Grand écran: "Le consentement", adaptation fidèle de la bombe littéraire lancée par Vanessa Springora (06/12/2023)

Début 2020, Vanessa Springora lançait une bombe dans le milieu littéraire et bien et au-delà, avec la publication de son livre Le Consentement. Minutieuse, implacable, la talentueuse éditrice décrivaiit l’emprise toxique durable exercée sur elle à la fin des années 80, alors qu’elle avait à peine 14 ans, par l’écrivain Gabriel Matzneff, pédophile quinquagénaire encensé à l’époque par le petit monde culturel parisien. 

Le succès fulgurant de cette œuvre glaçante, dérangeante, devait forcément inspirer une version cinématographique. Trois ans plus tard, alors que Matzneff est à nouveau accusé de viol sur mineur par une femme dans la cinquantaine, dénonçant des agressions sexuelles endurées de ses 4 à 13 ans, sort sur nos écrans l’adaptation très fidèle du livre. Signée Vanessa Filho, elle propose un scénario auquel Vanessa Springora a participé. 

Après une scène d’ouverture intrigante, on se retrouve dans un dîner en ville, où la lycéenne Vanessa (Kim Higelin) en compagnie de sa mère alcoolique mondaine (Laetitia Casta) rencontre pour la première fois Matzneff (Jean-Paul Rouve). Le vaniteux auteur plastronne devant un auditoire admiratif tout en jaugeant sa future proie, sur laquelle il met déjà ses griffes au retour, dans la voiture. Facilitatrice, la mère esquisse un froncement de sourcil....

Descriptions crues et analyse froide

Vanessa Filho, dont c’est le deuxième long métrage après Gueule d’ange ne craint pas de déranger, de choquer, de provoquer le malaise, en décrivant crument les relations sexuelles entre Matzneff et Vanessa.
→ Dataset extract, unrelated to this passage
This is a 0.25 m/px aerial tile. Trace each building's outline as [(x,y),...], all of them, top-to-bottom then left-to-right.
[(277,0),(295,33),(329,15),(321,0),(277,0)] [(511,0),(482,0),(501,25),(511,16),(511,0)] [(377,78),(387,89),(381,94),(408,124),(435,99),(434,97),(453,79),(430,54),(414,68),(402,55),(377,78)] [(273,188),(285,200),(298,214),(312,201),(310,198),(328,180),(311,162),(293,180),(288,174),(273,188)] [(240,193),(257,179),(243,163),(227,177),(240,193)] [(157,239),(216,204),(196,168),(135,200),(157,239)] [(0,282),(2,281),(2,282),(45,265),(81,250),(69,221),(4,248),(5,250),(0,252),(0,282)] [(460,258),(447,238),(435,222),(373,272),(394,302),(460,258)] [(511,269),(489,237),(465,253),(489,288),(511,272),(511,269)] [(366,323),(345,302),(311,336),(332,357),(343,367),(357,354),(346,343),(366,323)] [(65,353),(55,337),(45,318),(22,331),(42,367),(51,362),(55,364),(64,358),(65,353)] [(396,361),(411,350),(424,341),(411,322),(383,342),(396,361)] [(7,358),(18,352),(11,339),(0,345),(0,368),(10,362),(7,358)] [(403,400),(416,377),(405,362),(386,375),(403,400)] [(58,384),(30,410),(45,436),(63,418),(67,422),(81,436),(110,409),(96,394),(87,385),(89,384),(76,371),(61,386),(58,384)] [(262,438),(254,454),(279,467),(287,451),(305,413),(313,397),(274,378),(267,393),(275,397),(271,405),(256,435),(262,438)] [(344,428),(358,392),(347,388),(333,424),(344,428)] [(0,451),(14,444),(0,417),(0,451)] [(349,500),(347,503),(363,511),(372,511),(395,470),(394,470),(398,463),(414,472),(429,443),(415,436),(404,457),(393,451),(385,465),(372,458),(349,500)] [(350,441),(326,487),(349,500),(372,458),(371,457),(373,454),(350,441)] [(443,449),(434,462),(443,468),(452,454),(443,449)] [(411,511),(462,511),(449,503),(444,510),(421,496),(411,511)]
Tout en analysant froidement le mécanisme de l’emprise que subit l'adolescente, éblouie par l’intelligence du prédateur et persuadée de l’amour qu’il lui voue.

Pour autant, cette adaptation réaliste, sans trahir l’œuvre, n’est pas tout à fait à sa hauteur, dans la mesure où la puissance de l’image n’égale pas celle de l’écrit. Mais elle s’avère édifiante pour ceux qui n’ont pas lu le livre. 

Performances incroyables

La performance de ses deux protagonistes principaux n'y est de loin pas étrangère. Pourtant âgée de 22 ans lors du tournage, Iza Higelin (la petite-fille du chanteur mort en 2018) fait totalement illusion. Elle est bouleversante en frêle gamine timide de 14 ans, ravagée, brisée. Victime inconsciente au début, elle réalise peu à peu que quelque chose ne va pas mais, incapable d’échapper seule au piège tendu par le terrifiant prédateur, elle ne sait pas vers qui se tourner.  .

Quant à Jean-Paul Rouve, méconnaissable pour l’occasion avec son crâne rasé, et là où non ne l’attendait pas, il se révèle magistral en monstrueux et pervers manipulateur. Narcissique, redoutable, féroce, il sidère et fascine. On croit voir et entendre le présomptueux Matzneff, usant de son insupportable arrogance et de sa célébrité pour amuser la galerie.  

A l’image de la fameuse émission de Bernard Pivot de 1990, où l’écrivain se vante de ses conquêtes juvéniles face à la complaisance de ses pairs, se moquant de l’écrivaine québécoise Denise Bombardier, seule à dénoncer les scandaleuses pratiques de cet écoeurant individu. 

Si une partie de la critique française estime que Vanessa Filho a réussi son difficile pari, l’autre ne manque pas de l’égratigner. En revanche les jeunes ne se montrent pas indifférents, suite à une tendance TikTok, qui a fait progresser les entrées de 4o% en une semaine. 

A l’affiche  dans les salles de Suisse romande dès mercredi 6 novembre.